MassLive: Biotech slump: US risks losing its industry crown to China, Mass. leaders say

Aug 26, 2025

By Scott Kirsner, MassLive.com

The following are excerpts from a MassLive.com article published on August 26, 2025:

The first biotech companies were created in Cambridge and San Francisco in the 1970s, and now some in that industry are worried our ability to invent and manufacture cutting-edge medicines could be slipping away.

Massachusetts has grown into a global leader in the biotech industry over nearly a half-century, developing new medicines for diseases such as multiple sclerosis, cancer, cystic fibrosis and many others. But now industry veterans are worried about both the future of that ranking and overall U.S. competitiveness.
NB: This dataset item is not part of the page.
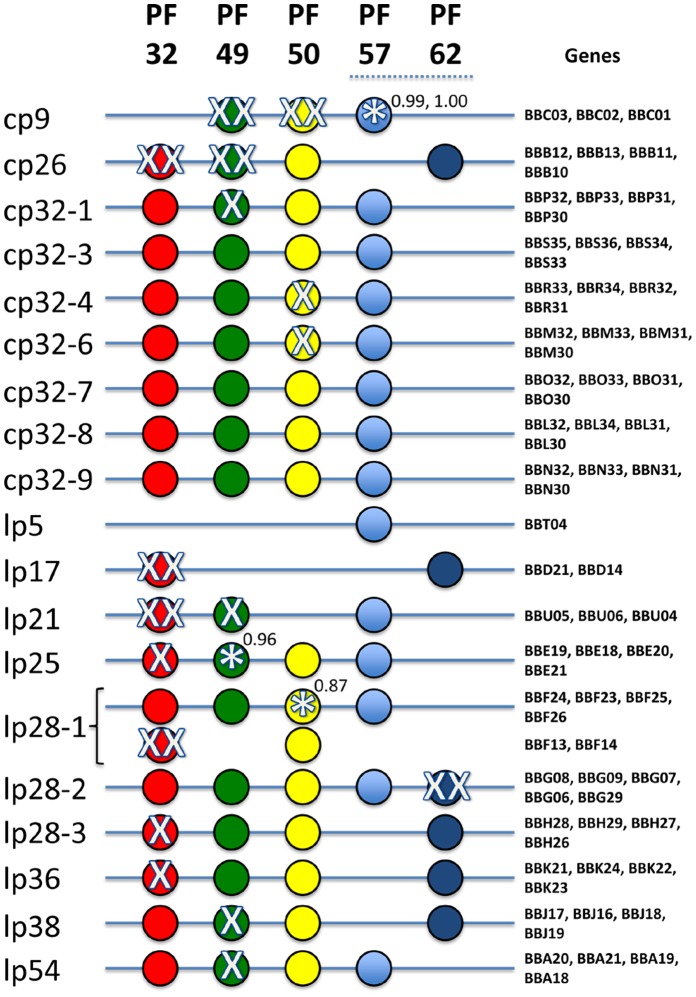
Transposon mutations in Protein Family (PF) genes postulated to be involved in plasmid maintenance.PF gene families are listed across the top. Presence of a full-length PF gene of each family is indicated by a colored circle. The plasmid and plasmid-associated PF genes are indicated on the left and right sides, respectively; the PF genes are listed in the same order (left to right) as in the figure. lp28-1 has two PF gene loci. Genes with multiple transposon insertions are marked as XX, whereas those with single mutations have a single X. Genes that have insertions only at the end of the gene are marked by an asterisk; the adjacent number indicates the insertion ratio.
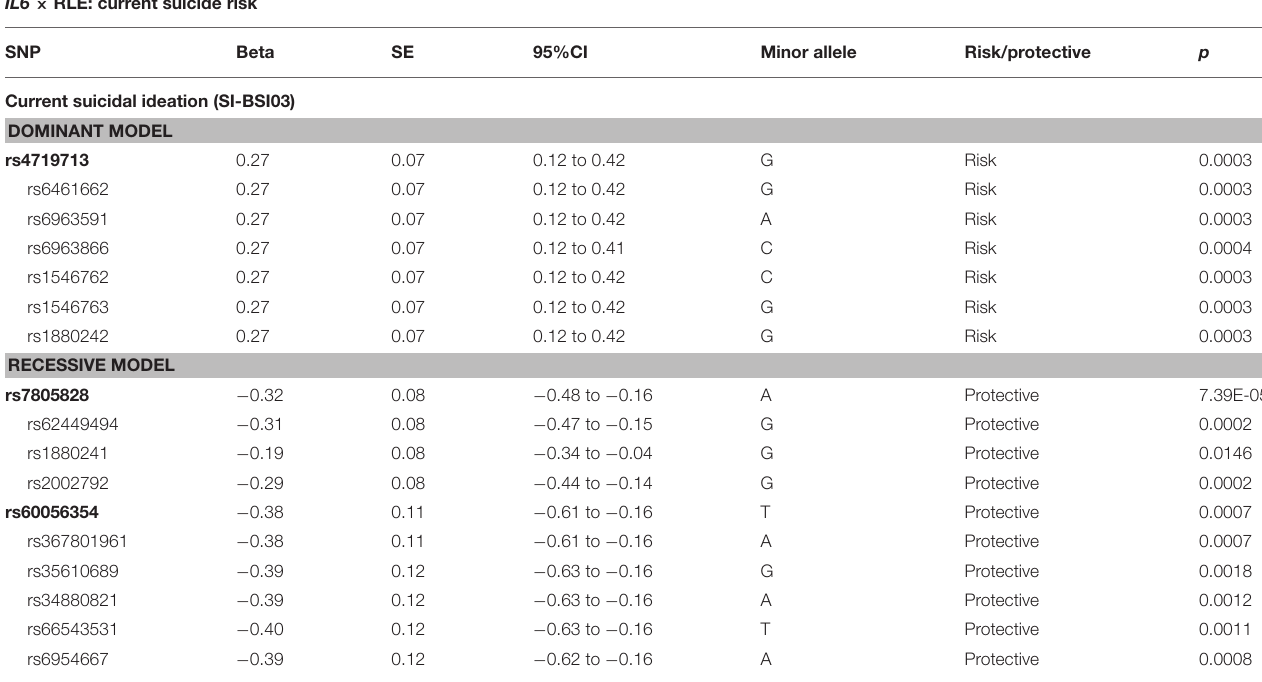
TABLE 5 | Interaction effects of IL6 variation and recent negative life events on current markers of suicidality. IL6 × RLE: current suicide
A new report out Tuesday from MassBio, a trade association that represents biotech and pharma companies, as well as hospitals and academic institutions, finds shrinking employment in both manufacturing and research and development jobs — and that data doesn’t yet include 2025 layoffs in the industry.


“The numbers speak for themselves,” said Michael Gilman, chief executive of Arrakis Therapeutics, a Waltham-based company developing new drugs for neuromuscular and cardiovascular diseases.

It’s hard for trade associations or elected officials to have much of an impact on two significant issues the industry is dealing with, he said. The first is high interest rates, which make investors less eager to invest their money in risky biotech companies that may need a decade or more to get their product into the market. The second is the policies of the current administration, which Gilman said are reducing support for university research and creating uncertainty about how drugs will be priced in the future.

“What to do about it is not obvious,” he said. “The damage to the scientific infrastructure of this country and the screwing with the systems that actually deliver health care to patients are existential threats.”

But Gilman noted that the biotech industry has been through up and down cycles in the past, and he expected there would at some point be investor enthusiasm again for putting money into early-stage and publicly traded biotech companies.